CC3161 / CC3161P The Art of Literary and Practical Chinese Writing

This course introduces various forms of Chinese writings as literary and practical genres. Celebrated pieces of such writings are analyzed to show their generic features and to uncover the mind and sensibilities of the writers. Problems in newspaper and magazine pieces will be identified and analyzed to guide students to master the theory and basic techniques of better literary or practical writings.

 

CC4241 / CC4241P Chinese Traditional Theatre and Performing Arts

The subject aims at introducing Chinese traditional theatre represented by the oldest Kun and Peking Operas, as well as those relatively young genres such as the Cantonese and Shanghai Opera. Other performing arts on stage will be also introduced to correct inaccurate, biased views of Chinese traditional theatre and other performing arts that students may have. The study and appreciation of Chinese traditional theatre and performing will provide significant help to students in their understanding of the richness and beauty of Chinese culture.

 

[5] Policy and Management

AF2602 Global Economic Environment

This subject aims to provide students with an overview of global business environment, and to develop students’ ability to identify and analyze those aspects of the domestic and global business environment that set the ‘parameters of choice’ within which business organizations set objectives and take actions.

 

CC4151 / CC4151P Chinese Cultural Policy and Heritage Management

This course aims to offer an in-depth understanding of the factors and mechanism of cultural policy formulation on the one hand and problems, constraints and prospects of cultural heritage conservation in China on the other. Definitions, characteristics, historical background, international trends in heritage preservations, development models and prospects for both cultural policies and the cultural industry in present-day China will be studied, as will factors influencing cultural policies and the impact of policy environment on the development of cultural industry.

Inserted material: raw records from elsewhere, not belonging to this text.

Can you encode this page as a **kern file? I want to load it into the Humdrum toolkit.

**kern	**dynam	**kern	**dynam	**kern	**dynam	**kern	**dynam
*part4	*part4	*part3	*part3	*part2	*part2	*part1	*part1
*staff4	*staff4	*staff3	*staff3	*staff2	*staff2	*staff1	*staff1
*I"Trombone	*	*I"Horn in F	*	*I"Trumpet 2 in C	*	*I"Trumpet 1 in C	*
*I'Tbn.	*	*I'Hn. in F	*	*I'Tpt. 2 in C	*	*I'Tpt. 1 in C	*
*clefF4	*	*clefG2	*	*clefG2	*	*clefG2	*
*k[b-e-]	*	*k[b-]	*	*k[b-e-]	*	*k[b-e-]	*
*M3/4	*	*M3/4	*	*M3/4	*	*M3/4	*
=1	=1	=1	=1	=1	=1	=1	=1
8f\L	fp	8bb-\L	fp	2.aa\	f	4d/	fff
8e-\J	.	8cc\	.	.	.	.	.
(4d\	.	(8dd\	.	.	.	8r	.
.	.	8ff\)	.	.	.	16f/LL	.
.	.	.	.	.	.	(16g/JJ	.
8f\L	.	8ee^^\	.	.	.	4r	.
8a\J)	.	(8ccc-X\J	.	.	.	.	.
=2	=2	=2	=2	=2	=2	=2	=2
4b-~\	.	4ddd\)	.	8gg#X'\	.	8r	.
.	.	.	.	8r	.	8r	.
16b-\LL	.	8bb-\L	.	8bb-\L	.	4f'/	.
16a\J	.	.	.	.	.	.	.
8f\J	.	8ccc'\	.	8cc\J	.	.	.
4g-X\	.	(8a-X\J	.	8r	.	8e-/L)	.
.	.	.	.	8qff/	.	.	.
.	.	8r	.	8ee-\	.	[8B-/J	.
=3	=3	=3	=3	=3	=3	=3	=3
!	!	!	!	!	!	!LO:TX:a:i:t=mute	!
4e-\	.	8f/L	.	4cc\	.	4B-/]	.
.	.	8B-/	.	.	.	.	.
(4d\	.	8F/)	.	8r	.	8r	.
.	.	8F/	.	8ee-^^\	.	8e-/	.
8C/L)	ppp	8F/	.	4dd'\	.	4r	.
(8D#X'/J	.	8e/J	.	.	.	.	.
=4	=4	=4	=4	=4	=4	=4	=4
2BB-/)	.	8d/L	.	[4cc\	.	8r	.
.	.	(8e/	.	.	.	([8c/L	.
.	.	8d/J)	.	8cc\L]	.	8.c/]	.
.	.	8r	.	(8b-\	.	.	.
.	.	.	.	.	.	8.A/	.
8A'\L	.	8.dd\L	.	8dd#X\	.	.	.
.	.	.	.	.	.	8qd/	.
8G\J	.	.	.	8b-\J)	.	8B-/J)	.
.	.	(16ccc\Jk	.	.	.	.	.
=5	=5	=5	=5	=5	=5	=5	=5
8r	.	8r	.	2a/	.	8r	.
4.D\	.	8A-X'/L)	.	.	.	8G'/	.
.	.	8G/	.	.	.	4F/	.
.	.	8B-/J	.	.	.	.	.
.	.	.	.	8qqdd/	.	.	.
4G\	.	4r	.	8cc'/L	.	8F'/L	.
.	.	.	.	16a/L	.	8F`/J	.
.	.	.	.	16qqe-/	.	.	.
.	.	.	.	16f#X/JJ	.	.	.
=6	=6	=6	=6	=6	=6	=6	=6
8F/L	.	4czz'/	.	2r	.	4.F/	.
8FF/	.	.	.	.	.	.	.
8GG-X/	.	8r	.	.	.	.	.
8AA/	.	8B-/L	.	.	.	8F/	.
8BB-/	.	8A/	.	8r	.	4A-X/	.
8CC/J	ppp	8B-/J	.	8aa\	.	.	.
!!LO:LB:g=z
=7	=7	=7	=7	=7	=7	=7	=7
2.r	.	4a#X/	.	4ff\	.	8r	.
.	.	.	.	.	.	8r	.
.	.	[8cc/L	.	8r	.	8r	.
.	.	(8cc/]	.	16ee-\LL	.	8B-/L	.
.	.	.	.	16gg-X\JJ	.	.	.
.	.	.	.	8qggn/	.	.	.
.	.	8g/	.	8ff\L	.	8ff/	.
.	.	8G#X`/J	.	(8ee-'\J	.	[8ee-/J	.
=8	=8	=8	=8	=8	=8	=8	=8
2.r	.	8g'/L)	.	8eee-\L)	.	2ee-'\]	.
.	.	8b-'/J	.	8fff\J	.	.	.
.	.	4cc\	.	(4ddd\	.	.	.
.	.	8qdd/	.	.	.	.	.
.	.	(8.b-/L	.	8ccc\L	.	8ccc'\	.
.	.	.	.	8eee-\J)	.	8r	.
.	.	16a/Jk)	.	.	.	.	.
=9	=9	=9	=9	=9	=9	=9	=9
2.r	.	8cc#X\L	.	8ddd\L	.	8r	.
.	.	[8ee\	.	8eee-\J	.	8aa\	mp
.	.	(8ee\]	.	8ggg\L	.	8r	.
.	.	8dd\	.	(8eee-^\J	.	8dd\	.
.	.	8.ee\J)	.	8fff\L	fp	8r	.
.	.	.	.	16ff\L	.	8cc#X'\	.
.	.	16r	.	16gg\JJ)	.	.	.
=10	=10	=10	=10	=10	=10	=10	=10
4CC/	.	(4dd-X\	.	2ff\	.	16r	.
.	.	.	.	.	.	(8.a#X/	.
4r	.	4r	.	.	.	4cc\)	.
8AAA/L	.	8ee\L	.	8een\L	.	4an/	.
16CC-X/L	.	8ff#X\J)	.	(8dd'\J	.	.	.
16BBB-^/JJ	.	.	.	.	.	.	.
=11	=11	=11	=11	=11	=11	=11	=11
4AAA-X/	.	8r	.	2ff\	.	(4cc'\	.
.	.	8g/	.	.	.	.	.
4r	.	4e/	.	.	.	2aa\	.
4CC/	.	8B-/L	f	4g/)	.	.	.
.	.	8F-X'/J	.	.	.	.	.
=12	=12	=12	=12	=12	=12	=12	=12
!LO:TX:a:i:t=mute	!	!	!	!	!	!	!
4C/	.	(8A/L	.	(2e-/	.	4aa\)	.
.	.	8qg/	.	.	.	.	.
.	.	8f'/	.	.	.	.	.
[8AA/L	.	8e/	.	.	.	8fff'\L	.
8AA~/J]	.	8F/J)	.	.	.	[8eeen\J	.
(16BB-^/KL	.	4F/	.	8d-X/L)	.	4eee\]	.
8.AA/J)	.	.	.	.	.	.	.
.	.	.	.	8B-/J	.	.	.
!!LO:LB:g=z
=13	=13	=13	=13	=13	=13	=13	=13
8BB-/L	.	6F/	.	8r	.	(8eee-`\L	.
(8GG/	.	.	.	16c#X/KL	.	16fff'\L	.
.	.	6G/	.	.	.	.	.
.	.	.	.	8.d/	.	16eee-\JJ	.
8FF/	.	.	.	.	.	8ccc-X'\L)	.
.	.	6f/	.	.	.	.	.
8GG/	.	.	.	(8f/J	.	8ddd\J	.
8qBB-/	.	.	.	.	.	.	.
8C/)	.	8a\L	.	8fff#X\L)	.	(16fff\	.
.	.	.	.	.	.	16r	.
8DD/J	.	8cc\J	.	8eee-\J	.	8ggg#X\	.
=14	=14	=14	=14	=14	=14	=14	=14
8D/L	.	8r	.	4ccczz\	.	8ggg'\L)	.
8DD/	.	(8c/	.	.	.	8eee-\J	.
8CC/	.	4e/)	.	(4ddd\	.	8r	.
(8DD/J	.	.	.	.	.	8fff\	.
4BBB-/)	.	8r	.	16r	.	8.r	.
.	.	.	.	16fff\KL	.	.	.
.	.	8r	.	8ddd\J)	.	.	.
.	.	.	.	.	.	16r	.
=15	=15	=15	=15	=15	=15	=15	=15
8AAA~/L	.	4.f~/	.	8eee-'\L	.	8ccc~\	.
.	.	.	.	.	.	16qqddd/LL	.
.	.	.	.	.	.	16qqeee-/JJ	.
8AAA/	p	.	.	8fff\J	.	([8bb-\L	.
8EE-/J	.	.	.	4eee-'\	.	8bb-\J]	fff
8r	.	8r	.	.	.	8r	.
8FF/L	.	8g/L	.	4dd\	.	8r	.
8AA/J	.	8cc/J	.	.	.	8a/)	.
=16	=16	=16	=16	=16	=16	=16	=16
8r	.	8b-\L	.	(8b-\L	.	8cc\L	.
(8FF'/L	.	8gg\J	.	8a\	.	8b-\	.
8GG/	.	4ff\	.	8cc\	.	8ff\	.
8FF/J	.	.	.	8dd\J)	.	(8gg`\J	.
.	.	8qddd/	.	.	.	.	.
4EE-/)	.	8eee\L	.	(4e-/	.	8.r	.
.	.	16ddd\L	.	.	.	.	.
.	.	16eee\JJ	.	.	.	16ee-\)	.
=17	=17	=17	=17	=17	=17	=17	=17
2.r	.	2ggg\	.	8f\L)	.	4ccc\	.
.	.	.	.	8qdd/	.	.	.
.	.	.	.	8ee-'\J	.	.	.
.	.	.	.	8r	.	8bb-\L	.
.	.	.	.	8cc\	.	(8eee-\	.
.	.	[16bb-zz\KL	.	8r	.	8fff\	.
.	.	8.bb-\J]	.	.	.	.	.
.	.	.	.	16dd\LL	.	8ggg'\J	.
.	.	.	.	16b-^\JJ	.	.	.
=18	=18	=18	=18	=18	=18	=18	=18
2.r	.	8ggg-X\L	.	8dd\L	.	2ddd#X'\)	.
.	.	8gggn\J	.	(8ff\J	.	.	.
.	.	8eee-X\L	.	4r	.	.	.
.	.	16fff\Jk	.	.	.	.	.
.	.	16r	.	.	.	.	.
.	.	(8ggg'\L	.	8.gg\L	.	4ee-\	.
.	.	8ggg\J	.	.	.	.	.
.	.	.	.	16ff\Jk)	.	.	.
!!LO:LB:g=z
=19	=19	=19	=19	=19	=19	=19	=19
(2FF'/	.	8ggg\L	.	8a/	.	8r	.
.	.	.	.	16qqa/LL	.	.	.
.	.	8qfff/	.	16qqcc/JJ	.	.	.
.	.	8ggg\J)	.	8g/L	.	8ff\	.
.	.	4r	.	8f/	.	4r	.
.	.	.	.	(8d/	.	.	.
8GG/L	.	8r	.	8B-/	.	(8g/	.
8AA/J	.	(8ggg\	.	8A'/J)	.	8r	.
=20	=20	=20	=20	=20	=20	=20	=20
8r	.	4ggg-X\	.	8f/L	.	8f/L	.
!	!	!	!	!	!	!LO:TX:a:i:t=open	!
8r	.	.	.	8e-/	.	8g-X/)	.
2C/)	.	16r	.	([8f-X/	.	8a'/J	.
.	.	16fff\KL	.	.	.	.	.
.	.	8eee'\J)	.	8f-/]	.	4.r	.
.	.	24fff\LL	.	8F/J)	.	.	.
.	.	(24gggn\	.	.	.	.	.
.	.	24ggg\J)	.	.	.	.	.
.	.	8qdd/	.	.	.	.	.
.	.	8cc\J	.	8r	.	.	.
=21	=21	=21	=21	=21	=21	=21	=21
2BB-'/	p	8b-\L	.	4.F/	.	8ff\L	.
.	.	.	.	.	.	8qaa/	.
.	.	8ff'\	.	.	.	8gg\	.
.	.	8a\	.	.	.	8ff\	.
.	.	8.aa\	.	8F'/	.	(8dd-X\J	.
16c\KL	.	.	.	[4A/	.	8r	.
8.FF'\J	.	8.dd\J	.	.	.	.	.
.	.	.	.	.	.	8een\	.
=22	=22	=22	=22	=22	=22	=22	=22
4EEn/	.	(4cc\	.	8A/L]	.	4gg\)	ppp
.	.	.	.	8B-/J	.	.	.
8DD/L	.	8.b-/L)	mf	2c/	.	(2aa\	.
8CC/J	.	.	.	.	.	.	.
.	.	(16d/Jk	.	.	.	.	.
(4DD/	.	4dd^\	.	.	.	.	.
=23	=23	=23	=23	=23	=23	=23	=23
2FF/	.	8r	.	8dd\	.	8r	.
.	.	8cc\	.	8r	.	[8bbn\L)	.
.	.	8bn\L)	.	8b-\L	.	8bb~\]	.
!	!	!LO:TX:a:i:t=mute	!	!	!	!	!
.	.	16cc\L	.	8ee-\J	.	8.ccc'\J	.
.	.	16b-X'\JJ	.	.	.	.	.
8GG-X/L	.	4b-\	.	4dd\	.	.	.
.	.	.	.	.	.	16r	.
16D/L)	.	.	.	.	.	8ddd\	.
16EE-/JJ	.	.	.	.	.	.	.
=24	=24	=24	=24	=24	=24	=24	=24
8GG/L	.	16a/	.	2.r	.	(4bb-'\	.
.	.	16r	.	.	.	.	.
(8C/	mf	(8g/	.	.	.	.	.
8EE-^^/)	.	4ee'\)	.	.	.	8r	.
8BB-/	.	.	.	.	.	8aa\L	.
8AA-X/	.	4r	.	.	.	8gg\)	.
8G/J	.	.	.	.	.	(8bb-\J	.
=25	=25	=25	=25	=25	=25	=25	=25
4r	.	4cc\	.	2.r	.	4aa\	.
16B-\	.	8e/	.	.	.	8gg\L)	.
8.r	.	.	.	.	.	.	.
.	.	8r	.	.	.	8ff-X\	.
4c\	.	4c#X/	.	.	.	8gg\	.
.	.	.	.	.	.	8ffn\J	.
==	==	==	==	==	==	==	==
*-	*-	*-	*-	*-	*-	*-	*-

Recent development of cultural heritage conservation and management in China within the context of rapid economic growth and marketization will be examined. Policy, management system, financing and operating models of cultural heritage conservation, as well as commercialization of cultural heritage will be looked into.

 

HTM3251 Tourism and Chinese Culture

This subject takes a cultural studies perspective and aims at introducing students to issues relating to the exploitation of culture and heritage for tourism and recreation. The causes and consequences of tourism in globalization and culture change are discussed with references to and implications for traditional Chinese culture. The subject will take both macro and micro perspectives. The macro perspective addresses the broad contexts of cultural tourism and tourism culture within which cultural consumption occurs in a leisure-oriented society. This encompasses commoditization in the cultural industries, authenticity in tourist experience, and tourism as experiential learning. The micro perspective deals with the phenomena and diversities of cultural tourism experience. With instances from China tourism and/or Chinese culture, this section will focus on the spectrum of cultural tourism attractions in respect to the planning, marketing and management in cultural tourism product development.